What advice would you give to your younger self?
I would tell my younger self and anyone else just starting college to take random classes if you can. I was so focused on staying in the STEM mode and mindset that I lost sight of what part of college is about, finding yourself. Some of the classes I most enjoyed had nothing at all to do with my major. My First-Year Odyssey Seminar about the freedom of speech challenged my preconceived notions on what speech even was. Sociology and anthropology changed the way I saw culture, society, and challenged me to look at systemic issues facing our country. Public Speaking put a mic in my hand and gave me a platform to say what I wanted for 10 minutes to my peers. I wish I had years of time to spend taking random classes, because as I look at the class registry, there are so many intriguing courses that have absolutely nothing to do with my major, but I am sure I would gain something from taking them.

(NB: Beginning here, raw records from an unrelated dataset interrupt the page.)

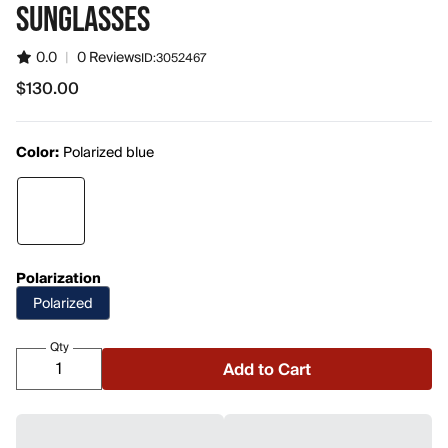
SUNGLASSES
0.0
|
0 Reviews
ID:
3052467
$130.00
$130.00
Color:
Polarized blue
Polarization
Polarized
Qty
Add to Cart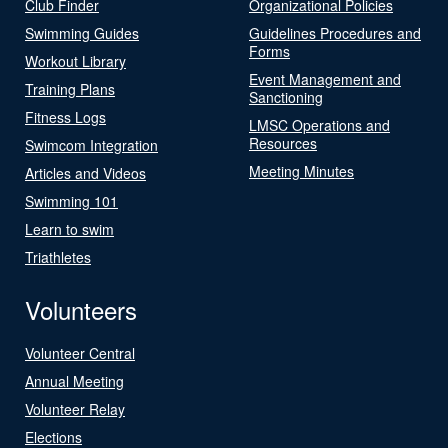
Club Finder
Organizational Policies
Swimming Guides
Guidelines Procedures and
Forms
Workout Library
Event Management and
Training Plans
Sanctioning
Fitness Logs
LMSC Operations and
Resources
Swimcom Integration
Meeting Minutes
Articles and Videos
Swimming 101
Learn to swim
Triathletes
Volunteers
Volunteer Central
Annual Meeting
Volunteer Relay
Elections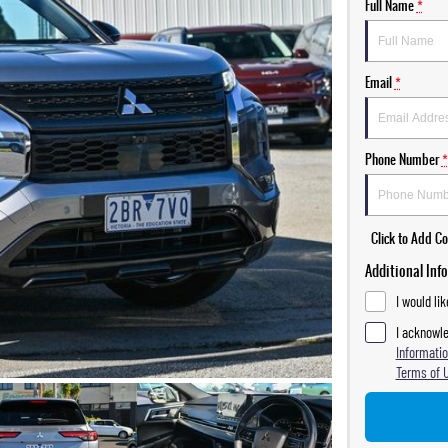
Full Name
*
Email
*
Phone Number
*
Click to Add 
Additional Inf
I would li
I acknowle
Informatio
Terms of 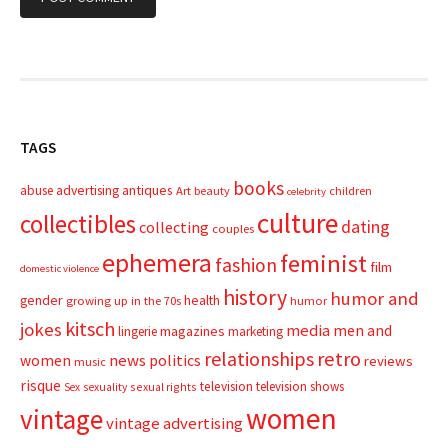
TAGS
books
advertising
antiques
abuse
Art
beauty
children
celebrity
culture
collectibles
dating
collecting
couples
ephemera
feminist
fashion
film
domestic violence
history
humor and
gender
health
growing up in the 70s
humor
kitsch
jokes
media
men and
magazines
lingerie
marketing
relationships
retro
news
politics
women
reviews
music
risque
television
television shows
sexual rights
Sex
sexuality
women
vintage
vintage advertising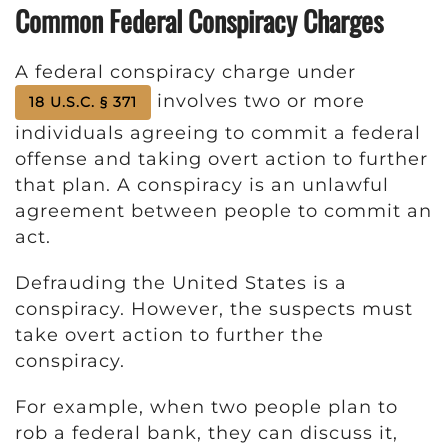
Common Federal Conspiracy Charges
A federal conspiracy charge under
involves two or more
18 U.S.C. § 371
individuals agreeing to commit a federal
offense and taking overt action to further
that plan. A conspiracy is an unlawful
agreement between people to commit an
act.
Defrauding the United States is a
conspiracy. However, the suspects must
take overt action to further the
conspiracy.
For example, when two people plan to
rob a federal bank, they can discuss it,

What is your passion and how are you committed to pursuing it?
Humanitarianism. We are all on this planet together, no matter your culture, societal status, nation of birth or way of life. I believe we should have a common interest in trying to make the time we have on this planet enjoyable. I plan to aid in this by working to eradicate diseases and disorders affecting the world via participating in the creation of novel drugs/treatments. If I could be remembered for one thing, it would be to have benefited humanity by improving the overall quality of life via new medicines.
What are your plans for after graduation?
I aspire to work in the pharmaceutical industry, specifically drug development. I want to play a major role in designing drugs and compounds to address some of the biggest diseases/issues in the world, from cancers to viruses to mental health. Often, drug discovery is aimed at profit, and consequently, only high-earning countries’ issues are addressed. I hope to benefit the world from a humanitarian standpoint, addressing pressing issues no matter where they are without money being my motivator.
I #CommitTo: Innovation. Working to push scientific discovery to benefit humanity.